His eyes widen and he blinks. He reaches up and wipes away the tears from my cheek with his finger, those callused fingers that can touch with such velvet care.

“Just stay and be good to me.”

I bury my lips in his hair. I wrap my arms around him. I let him sink into my breasts. Alan is crying, real tears, real sounds, and it feels like it is something he has really needed to do for a really long time.

 

Chapter Eleven

I wake alone in the bed. It is still dark and it feels like the middle of the night. I don’t know if I should stir and let Alan see that I’m awake. He is playing very quietly and it is the first time he’s even picked up an instrument. The music is beautiful, quiet, and unlike anything I’ve ever heard out of him. It is haunting and it is sad and full of pain.

What hurt him so much that his life would disintegrate into the train wreck of last year? Something hurt him. Jack is right, the everything else of last year is only a symptom, and the real issue, whatever I am hearing now fighting its way out of him, is something dark and very real.

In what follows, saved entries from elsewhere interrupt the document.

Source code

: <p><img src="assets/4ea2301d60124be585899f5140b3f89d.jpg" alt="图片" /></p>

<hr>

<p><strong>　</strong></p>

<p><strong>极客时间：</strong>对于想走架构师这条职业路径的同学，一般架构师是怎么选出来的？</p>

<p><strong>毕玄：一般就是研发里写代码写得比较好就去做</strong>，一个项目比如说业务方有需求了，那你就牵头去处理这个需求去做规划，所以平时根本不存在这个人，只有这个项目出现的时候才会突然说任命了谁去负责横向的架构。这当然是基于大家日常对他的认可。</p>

The Rowans stayed late. It was almost as if Linda was afraid to leave, almost as if she could see inside of Alan. There is something special, emotionally entangled between them, and I can see it and Len can see it. Alan is connected to Linda in a way I don’t understand.

We had sex after the Rowans left. I didn’t want Alan to touch me. I was still rattled inside, emotionally messy from all that happened. He knew, he sensed it, and it hurt him.

It was just touching at first. Those gentle touches he does with such care. And I could not stop myself from touching him. And that was it, it started as it always does once I reach out to him.